1.A.129. The Mitochondrial Permeability Transition Pore (mPTP) Family
The mitochondrial permeability transition (mPT) is a phenomenon that abruptly causes the flux of low molecular weight solutes (molecular weight up to 1,500 KDa) across the generally impermeable inner mitochondrial membrane. The mPT is mediated by the so-called mitochondrial permeability transition pore (mPTP), a supramolecular entity assembled at the interface of the inner and outer mitochondrial membranes (Bonora et al. 2022). In contrast to mitochondrial outer membrane permeabilization, which mostly activates apoptosis, mPT can trigger different cellular responses, from the physiological regulation of mitophagy to the activation of apoptosis or necrosis. Although there are several molecular candidates for the mPTP, its molecular nature remains contentious. Experimental evidence has highlighted mitochondrial F1Fo ATP synthase (TC# 3.A.2) as a participant in mPTP formation, although a molecular model for its transition to the mPTP is still lacking. The resolution of the F1Fo ATP synthase structure by cryogenic EM led to a model for mPTP gating. The elusive molecular nature of the mPTP is now being clarified, marking a turning point for understanding mitochondrial biology and its pathophysiological ramifications. Bonora et al. 2022 provide an up-to-date (2022) reference for an understanding of the mammalian mPTP and its cellular functions. Current insights have been obtained into the molecular mechanisms of mPT from studies in vivo or in artificial membranes - on mPTP activity and functions. The contribution of the mPTP to human disease has also been considered (Bonora et al. 2022). Thirty protein constituents and modifiers of the mPTP (see TC#s 1.A.14, 1.B.8, 2.A.29, 3.A.2, etc.) have been tabulated (Bonora et al. 2022). The mitochondrial permeability transition is a phenomenon that can be broadly defined as an increase in the permeability of the mitochondrial inner membrane (Bernardi and Pavlov 2022). Formation of the mitochondrial permeability transition pore (mPTP) is thought to require both ATP synthase and adenine nucleotide translocase (ANT). However, ANT can form the pore independently from the C subunit but still requires the presence of other components of ATP synthase (Neginskaya et al. 2023).

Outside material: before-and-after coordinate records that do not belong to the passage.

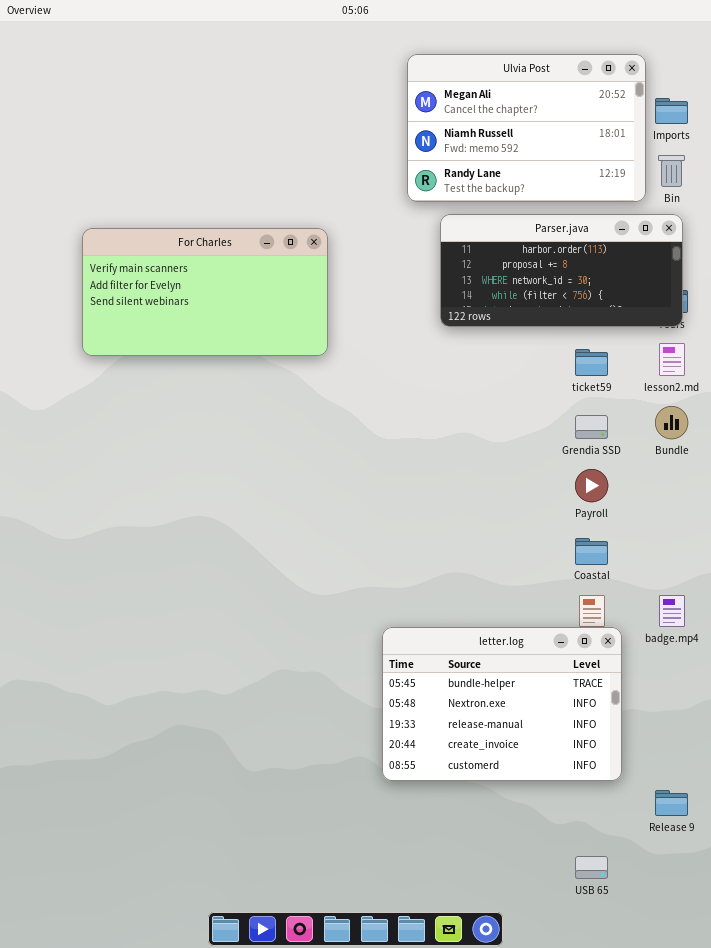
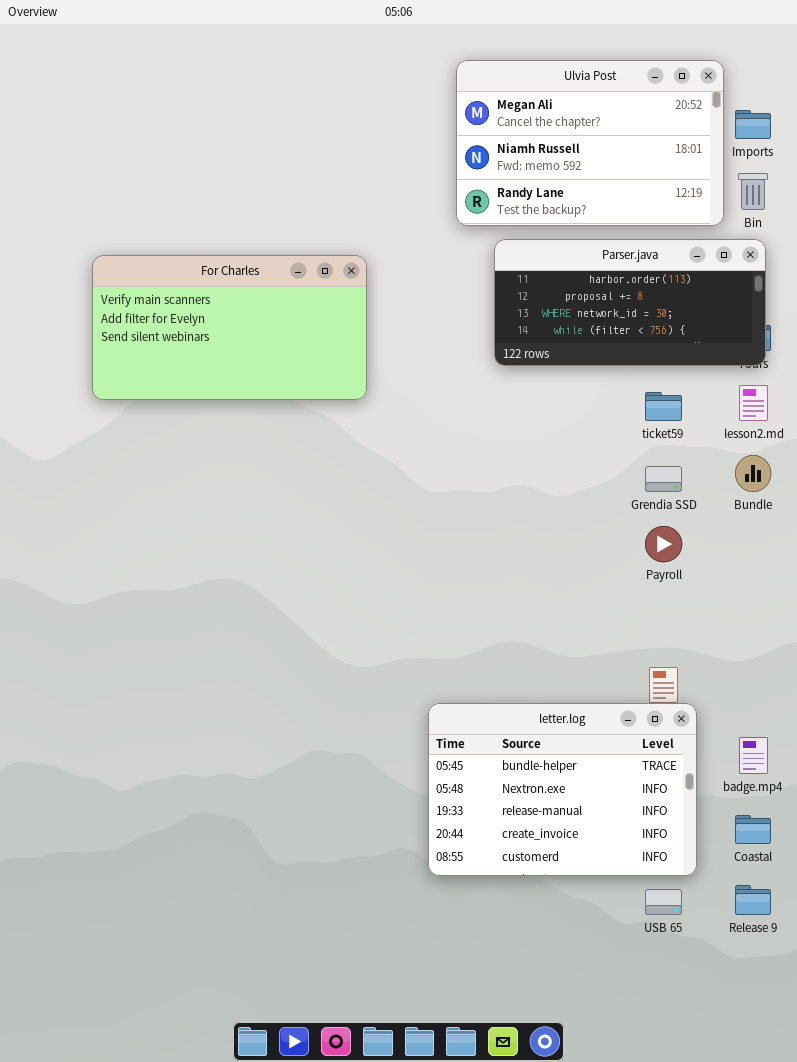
Coastal: [575,538,608,565] -> [735,815,771,844], moved
badge.mp4: [659,595,685,627] -> [739,737,768,774], moved
USB 65: [575,856,608,879] -> [645,889,682,915], moved

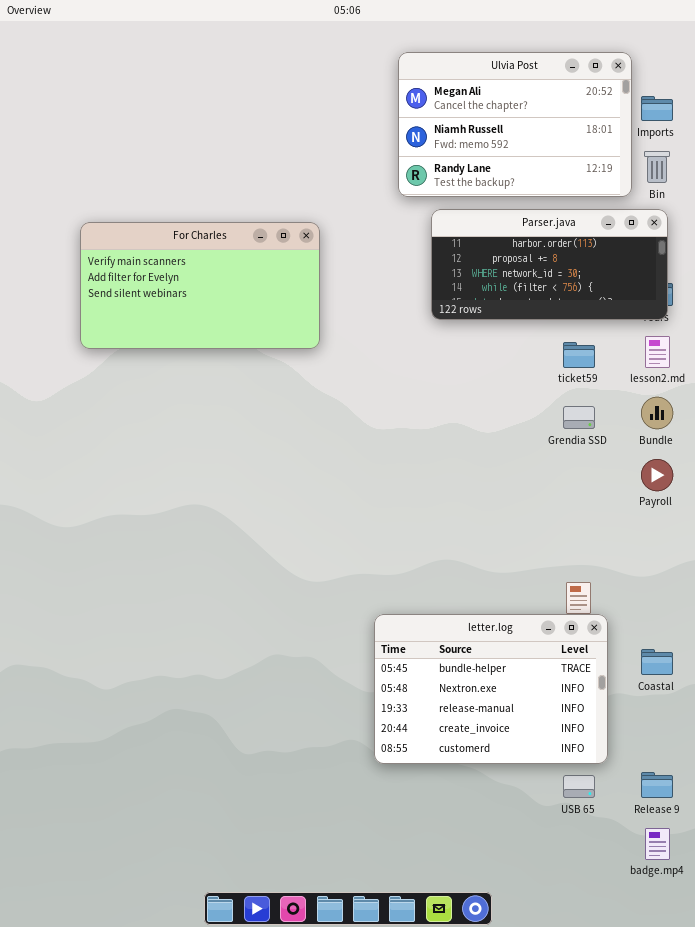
Payroll: [645,526,682,562] -> [641,459,673,491], moved
badge.mp4: [739,737,768,774] -> [645,828,670,860], moved
Coastal: [735,815,771,844] -> [641,649,673,675], moved

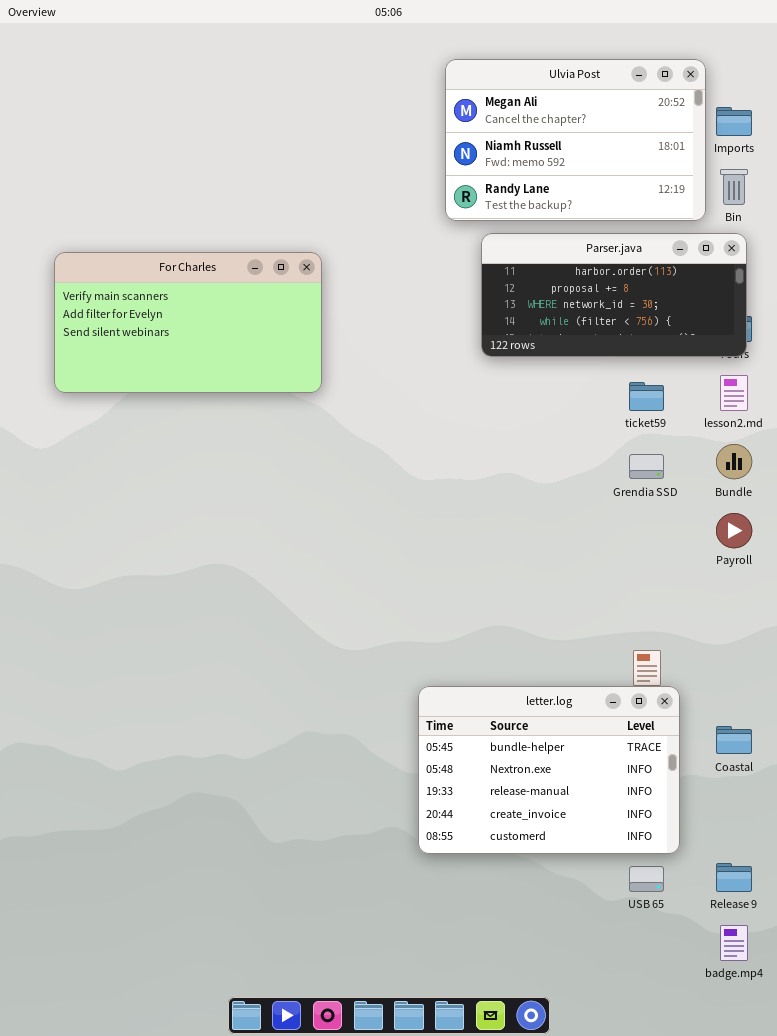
For Charles: [80,222,320,349] -> [54,252,322,393], moved

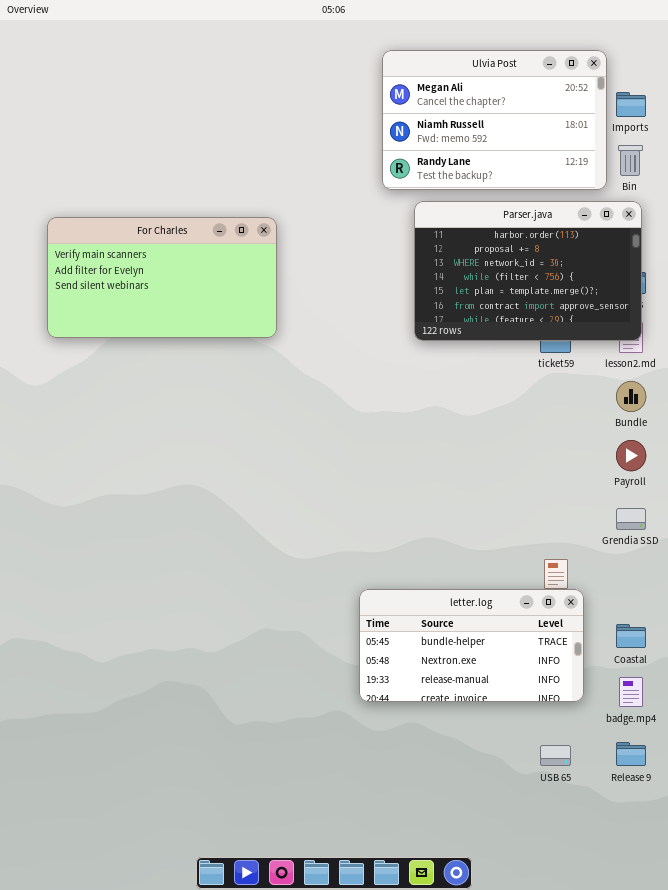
Parser.java: [481,233,747,357] -> [414,201,642,341], resized
Grendia SSD: [629,454,664,479] -> [616,508,646,530], moved
letter.log: [418,686,680,854] -> [359,589,584,702], resized
badge.mp4: [720,925,748,961] -> [619,677,643,707], moved

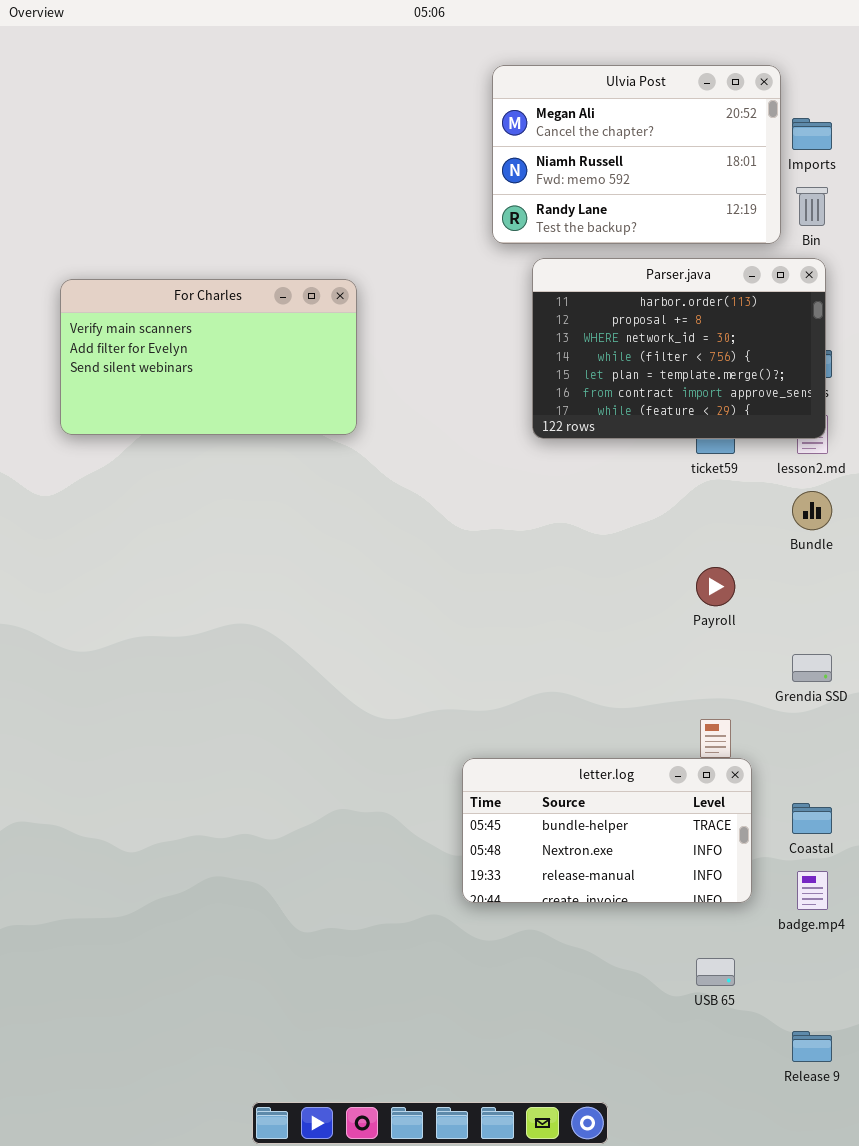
Payroll: [616,440,646,471] -> [696,567,735,606], moved
Release 9: [616,742,646,766] -> [792,1031,832,1062], moved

A regulatory role for Cyclophilin D (CypD), in modulating the sensitivity of the pore to opening has been established (Dumbali and Wenzel 2022). A host of endogenous molecules trigger flux characteristic of mPT, including positive regulators such as calcium ions, reactive oxygen species, inorganic phosphate, and fatty acids. Conductance of the pore has been described as low or high, and reversibility of pore opening appears to correspond with the relative abundance of negative regulators of mPT such as adenine nucleotides, hydrogen ion, and divalent cations that compete for calcium-binding sites in the mPTP. Models suggest that distinct pores could be responsible for differing reversibility and conductance depending upon cellular context. Indeed, irreversible propagation of mPT inevitably leads to collapse of the transmembrane potential, arrest of ATP synthesis, mitochondrial swelling, and cell death (Dumbali and Wenzel 2022). Rotenone inhibits formation of the mPTP by binding to and inhibiting the NADH dehydrogenase (Complex I) (Morkuniene et al. 2022). Cancer can be combated by triggering non-canonical mitochondrial permeability transition-driven necrosis through reactive oxygen species induction (Xiao et al. 2023). The mitochondrial permeability transition may play a role in bone metabolism and aging (Sautchuk et al. 2023). The mPTP is inhibited by microcystin of Microcystis aeruginosa (TC# 4.C.1.1.19) (Liu et al. 2011).